7 Steps of Strategic Sourcing Process

Sourcing is a core step toward profitability, but because companies come in all shapes and sizes, it can be challenging to determine a sourcing process that works for all companies.

Most companies follow the 7-step sourcing process defined by A. T. Kearney. Since 2001, the 7-Step Strategic Sourcing Process has stood the test of time and has become the gold standard for sourcing.

The strategic procurement process can not only ensure the efficiency and accuracy of your procurement department, but also save your company valuable time and resources. By following these 7 steps to an effective sourcing process, you will be able to develop a strategy that best fits your business needs.

Strategic sourcing is a procurement process that connects data collection, spend analysis, market analysis, negotiation, and contracting. Strategic sourcing is the process of developing channels of supply at the lowest total cost, not just the lowest purchase price. Ensure that the organization’s procurement needs are met profitably.

It expands upon traditional organizational purchasing activities to embrace all activities within the procurement cycle, from specification to receipt, and payment for goods and services to sourcing production lines where the labor market would increase firms’ ROI. 

Strategic sourcing processes aim for continuous improvement and re-evaluation of the purchasing activities of an organization.

What is the 7-Step Strategic Sourcing Process?


Understand the spending category

Understand the spend category

Before planning anything else, be sure to clearly define the purchasing categories and products. Who are the end customers for these goods and services? Where are they located and what are the logistics used? Who else is included in the supply chain?

Visibility of spend is key to understanding the category and the commodities within it, and the information should be stored, categorized, analyzed, and ultimately validated.
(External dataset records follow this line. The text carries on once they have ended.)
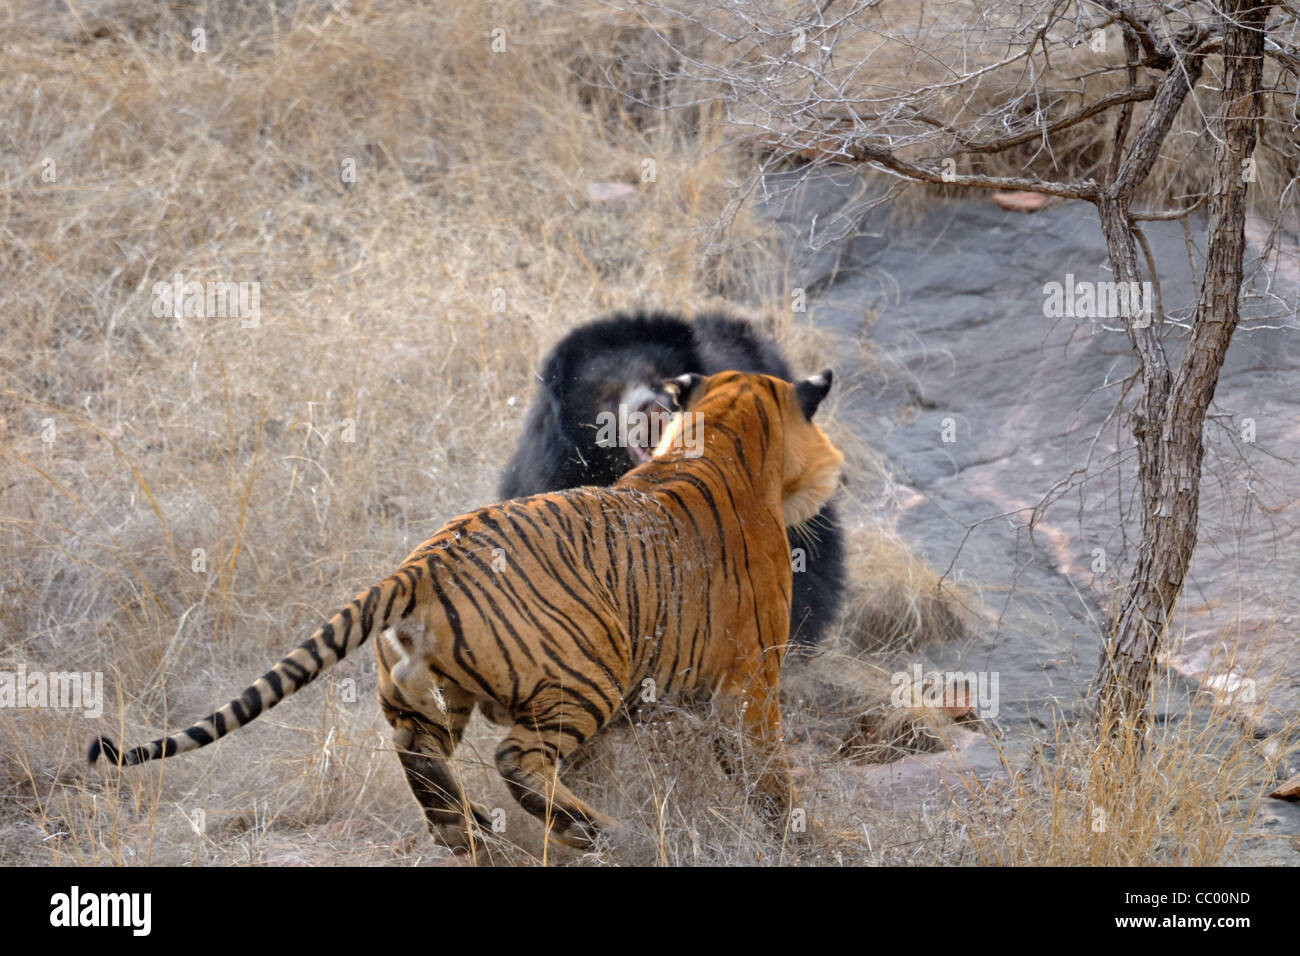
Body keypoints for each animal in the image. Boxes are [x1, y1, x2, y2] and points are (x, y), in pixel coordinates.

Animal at [89, 369, 844, 851]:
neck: (722, 434)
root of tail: (424, 560)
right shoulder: (751, 685)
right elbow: (770, 776)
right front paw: (802, 836)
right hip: (585, 675)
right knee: (518, 759)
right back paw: (590, 831)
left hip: (425, 697)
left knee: (423, 758)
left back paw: (471, 834)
Research the supply market

Research the supply market

Market conditions change rapidly. When implementing a strategic sourcing plan, an analysis of the potential supplier market allows you to obtain the best value for money when it comes to the price of goods and services, raw materials, drivers, transportation, and fuel costs.

A thorough analysis of your current and potential suppliers, supplier revenue, or market share can be used to assess the supplier’s market position and industry performance, as well as the risks and opportunities associated with the supplier market. And suppliers with a large market share can allow you to mitigate the risk to the market.


Develop a sourcing strategy

Develop a sourcing strategy

Deciding where and how to buy while minimizing risk and cost can be a challenge. In order to be able to work with the most appropriate suppliers, you should consider both the suppliers you currently work with and potential suppliers. The sourcing strategy you create should be aligned with the requirements and goals of your business as well as your capabilities and resources. Establish a cross-functional sourcing team that includes stakeholders, subject matter experts, and end customers.


Select an appropriate sourcing process

Select an appropriate sourcing process

Time to solicit bids! The most common method that many businesses are using is a Request for Proposal (RFP)

If you’re not familiar with the term, RFPs is a document that solicits proposals, which is often used through a bidding process, written by an organization interested in acquiring a product or service from vendors for their project. The document outlines the details of product or service specifications, requirements, pricing breakdown, legal and financial terms and conditions, and evaluation criteria.


Negotiate with suppliers

Negotiate with suppliers

The process of selecting potential suppliers includes talking to different suppliers and negotiating with shortlisted suppliers in multiple rounds of meetings. The selection of suppliers should be based on pre-agreed criteria, and the drafted contract should be read and signed by both parties.


Implement and integrate

Implement and integrate

Communicating with suppliers is an integral part of strategic sourcing. At the end of the negotiations, you may decide which suppliers you want to work with. The more complex your product, the more closely you should liaise with your suppliers. It is vital that suppliers should also attend company meetings to ensure they are aware of the latest changes and updates.




Benchmarking is the last of the 7 steps of strategic sourcing, and many underestimate this step, and skipping it is a huge mistake. It is critical to measure supplier performance over time – starting with the current state of the benchmarked product and continuously monitoring results to ensure goals are met. By doing so, you can quickly identify a problem during implementation and notify your vendor to address it as quickly as possible.

Of course, the most effective way to track the success of your current program is to use e-procurement software. It can track your budget, spending and cost savings. By using automated software for reporting, you are more likely to get accurate feedback, simplifying your supplier relationship management (SRM).


The above are strategic sourcing best practices used by many procurement professionals. In this day and age, strategic sourcing is an integral part of all companies. The 7-step sourcing process plays an important role in helping companies achieve their business goals, and strategic sourcing not only keeps companies competitive but also closely connected to the market.